Kriegsverbrecher mit Prestige: Die zweifelhafte Auswahl deutscher Vorbilder
Warum sind deutsche Politiker oft Sympathisanten von Kriegsverbrechern?
In den letzten Monaten sorgte der Tod des ehemaligen US-Außenministers Henry Kissinger für zahlreiche positive Nachrufe, besonders auch in Deutschland. Außenministerin Annalena Baerbock würdigte Kissinger auf X (ehemals Twitter) und betonte seine „Größe“ darin, Deutschland nach dem Zweiten Weltkrieg die Hand ausgestreckt zu haben. Doch bei genauerer Betrachtung der politischen Geschichte Kissingers drängt sich die Frage auf: Warum wird jemand, dessen politische Entscheidungen zahlloses Leid verursacht haben, in Deutschland als „großer Staatsmann“ gefeiert?
Ein Muster von selektiver Sympathie
Deutschland scheint ein wiederkehrendes Muster zu zeigen, wenn es um die Sympathien für Staatsmänner geht: Verbrecher, die Völkerrechtsverbrechen begangen haben, werden hofiert, während andere Politiker, die vermeintlich gegen demokratische Prinzipien verstoßen, scharf kritisiert werden. Henry Kissinger ist nur das prominenteste Beispiel für diese Ambivalenz. Trotz seiner Verantwortung für Verbrechen wie die Bombardierung Kambodschas oder seine Unterstützung der Militärdiktaturen in Chile und Argentinien, wird er in Deutschland aufgrund seiner Rolle in der Nachkriegszeit als „Freund“ des Landes gefeiert.
Beispiel Sisi und Erdogan
Ein ähnliches Muster zeigt sich auch bei anderen internationalen Staatsmännern. Der ägyptische Präsident Abdel Fattah al-Sisi, der durch einen blutigen Militärputsch an die Macht kam und bei Massenprotesten tausende Demonstranten niederschießen ließ, wird von deutschen Politikern oft als „Stabilitätsgarant“ in der Region betrachtet. Al-Sisi, dessen Regime für schwere Menschenrechtsverletzungen verantwortlich gemacht wird, wird mit offenen Armen empfangen, weil er die Interessen des Westens in der Region schützt.
Gleichzeitig wird der türkische Präsident Recep Tayyip Erdogan in Deutschland massiv kritisiert, etwa dafür, dass er während der Gezi-Park-Proteste im Jahr 2013 den Zugang zu Twitter einschränkte. Während Kissingers und Sisis Verbrechen stillschweigend übersehen werden, wird Erdogans Verhalten als diktatorisch dargestellt.
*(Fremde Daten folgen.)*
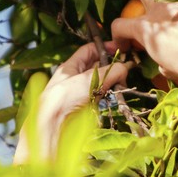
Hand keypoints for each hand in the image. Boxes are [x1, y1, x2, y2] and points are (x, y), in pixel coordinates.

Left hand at [13, 42, 132, 162]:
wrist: (53, 129)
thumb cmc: (63, 100)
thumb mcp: (87, 81)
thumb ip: (108, 72)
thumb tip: (124, 68)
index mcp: (70, 67)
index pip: (89, 51)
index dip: (104, 48)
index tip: (120, 50)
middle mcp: (75, 79)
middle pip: (97, 67)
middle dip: (111, 68)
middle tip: (124, 72)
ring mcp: (81, 94)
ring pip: (101, 83)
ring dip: (112, 83)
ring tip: (121, 86)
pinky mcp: (86, 108)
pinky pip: (101, 98)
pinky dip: (109, 97)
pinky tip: (114, 98)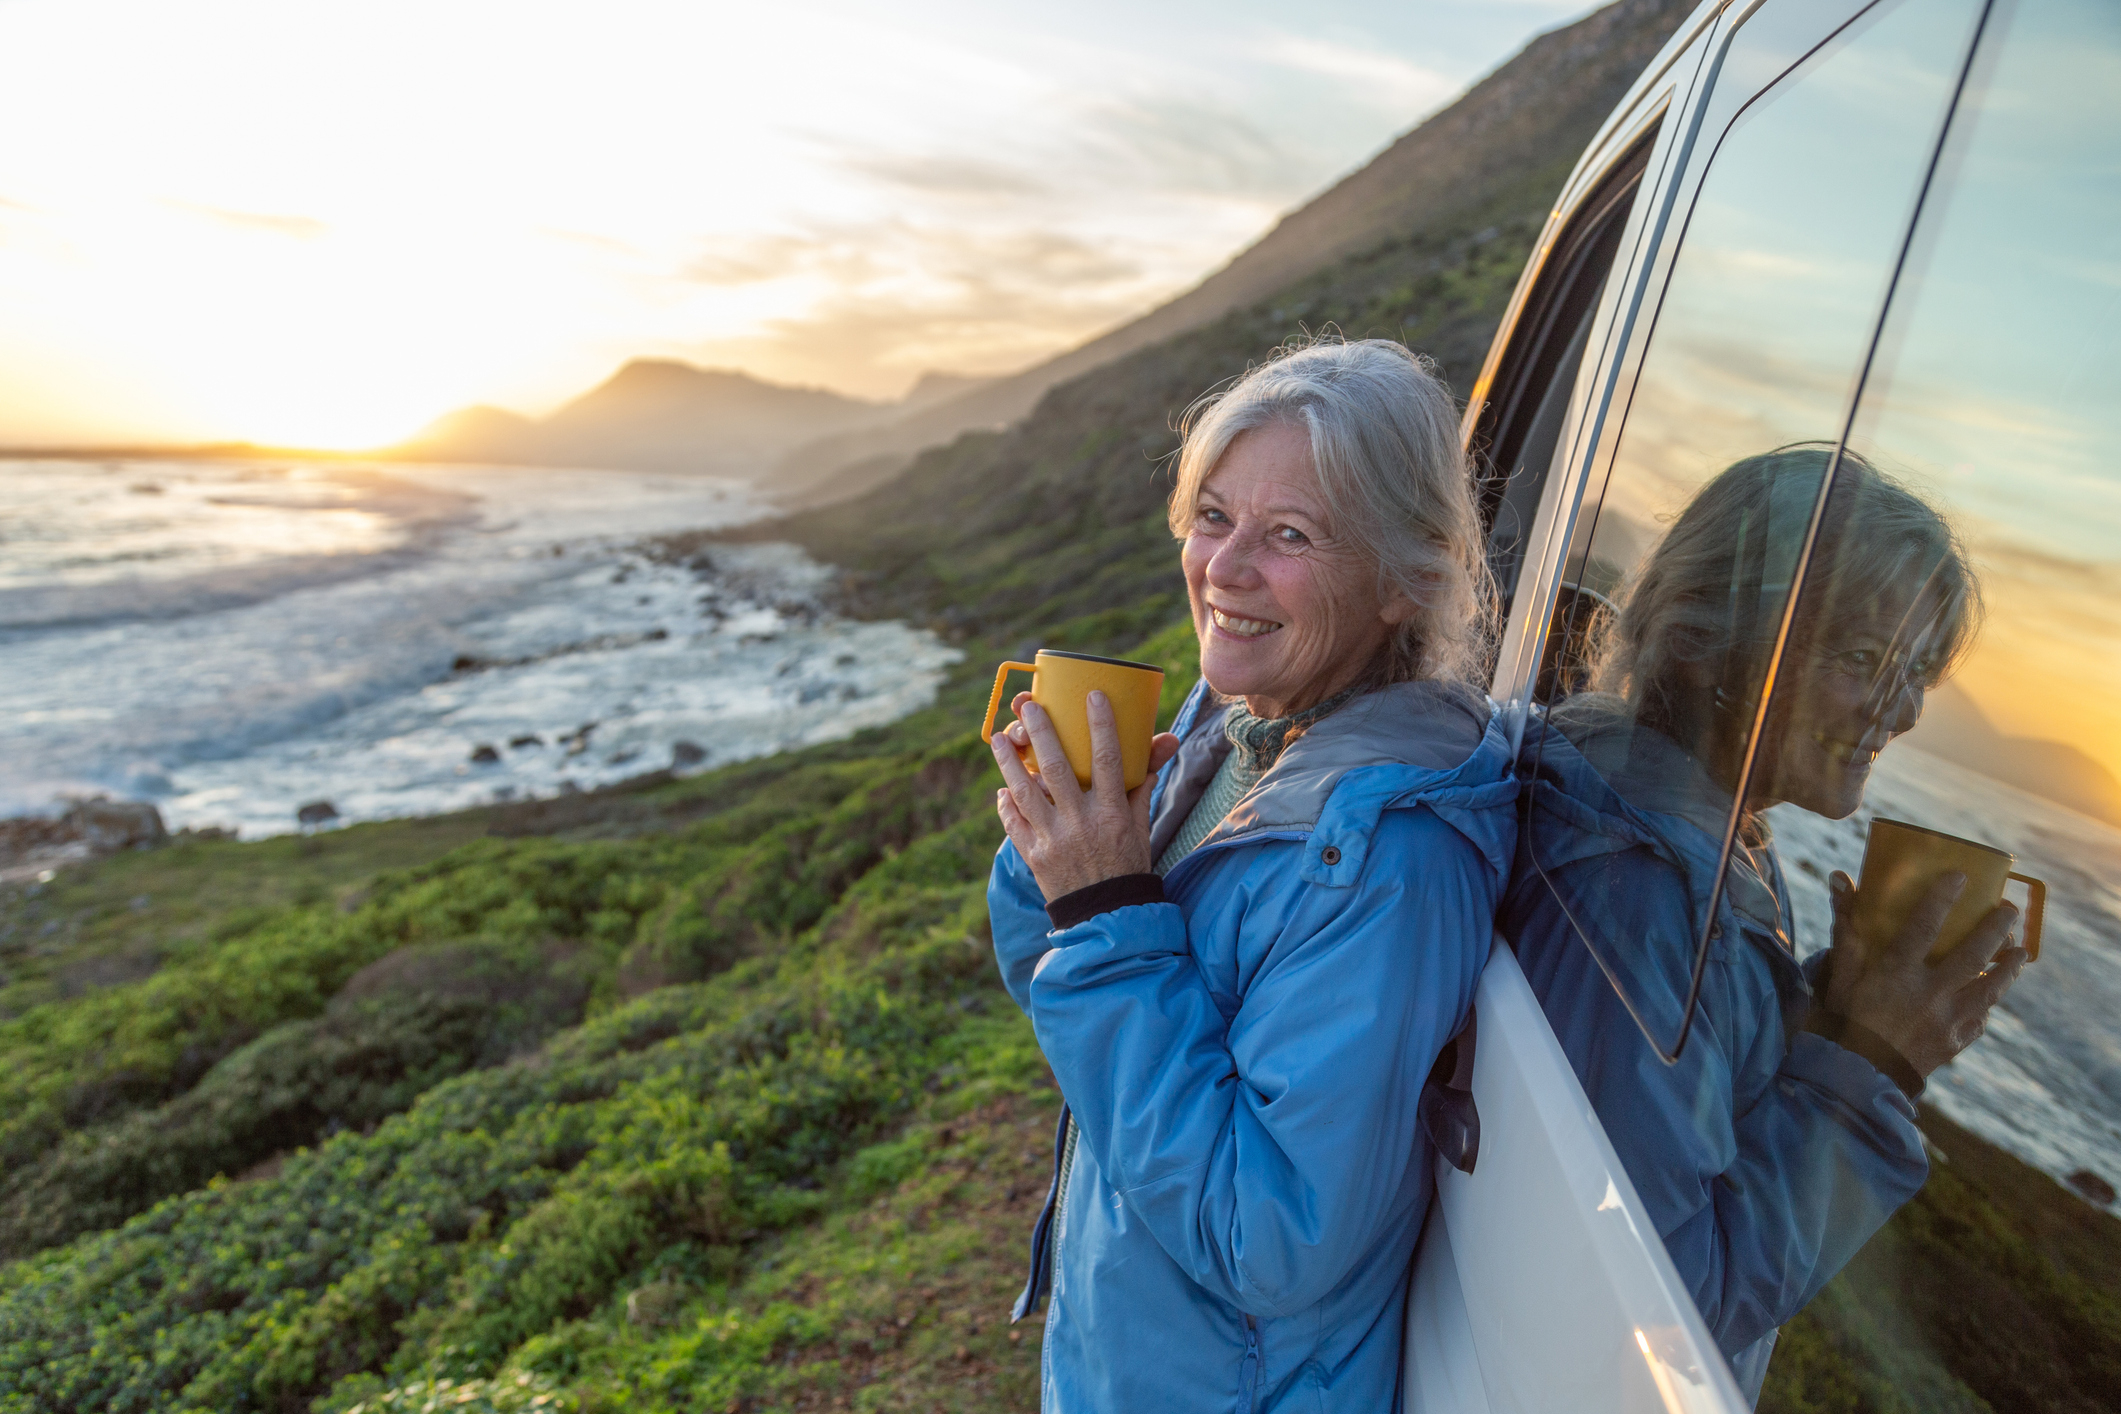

Diese Doppelmoral wirft die Frage auf: Welchen Maßstab legt die deutsche Politik an, wenn es um die Bewertung internationaler Staatsmänner geht?
Kriegsverbrecher mit guten Beziehungen zu Deutschland
Es scheint fast so, als ob die „Größe“ eines Staatsmannes in den Augen der deutschen Politik weniger durch moralische Prinzipien definiert wird, sondern vielmehr durch geopolitische Interessen. Erdogan ist unbequem, weil er sich nicht in die geopolitischen Pläne des Westens einfügen will. Kissinger, Sisi und andere hingegen sind bequem, weil sie genau das tun. Das erklärt, warum die Verbrechen dieser Politiker in Deutschland oft heruntergespielt oder ignoriert werden.
Das skandalöseste Beispiel bleibt Kissingers Kommentar zur Verfolgung von Juden in der Sowjetunion. Auf die Frage, ob sich die USA für die Rettung dieser Menschen einsetzen würden, antwortete er kühl: „Die Auswanderung von Juden aus der Sowjetunion ist kein Ziel amerikanischer Außenpolitik, und wenn sie in die Gaskammern geschickt werden, ist das auch kein amerikanisches Problem.“ Ein solcher Kommentar lässt uns tief blicken, wessen „Größe“ hier tatsächlich gefeiert wird.
Ein fragwürdiges Erbe
Deutschland zeigt in seiner Außenpolitik oft eine alarmierende Sympathie für Diktatoren und Kriegsverbrecher, solange diese als nützliche Verbündete betrachtet werden. Während Annalena Baerbock Kissinger posthum als „großen Staatsmann“ feiert, bleibt seine Rolle bei einigen der schlimmsten Verbrechen des 20. Jahrhunderts in der deutschen Debatte weitgehend unbeachtet. Es ist an der Zeit, dass die deutsche Außenpolitik ihre Vorbilder kritisch hinterfragt und sich nicht länger von geopolitischen Interessen blenden lässt.